[Start of Attachment]

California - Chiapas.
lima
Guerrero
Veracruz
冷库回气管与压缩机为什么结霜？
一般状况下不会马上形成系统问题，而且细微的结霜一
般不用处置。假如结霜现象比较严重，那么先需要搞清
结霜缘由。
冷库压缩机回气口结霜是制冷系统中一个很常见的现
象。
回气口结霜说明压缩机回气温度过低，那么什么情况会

[End of Attachment]

» **Task brief**
Copy the text of every entry above line by line, without changing anything.

» **Answer space**
California - Chiapas.
lima
Guerrero
Veracruz
冷库回气管与压缩机为什么结霜？
一般状况下不会马上形成系统问题，而且细微的结霜一
般不用处置。假如结霜现象比较严重，那么先需要搞清
结霜缘由。
冷库压缩机回气口结霜是制冷系统中一个很常见的现
象。
回气口结霜说明压缩机回气温度过低，那么什么情况会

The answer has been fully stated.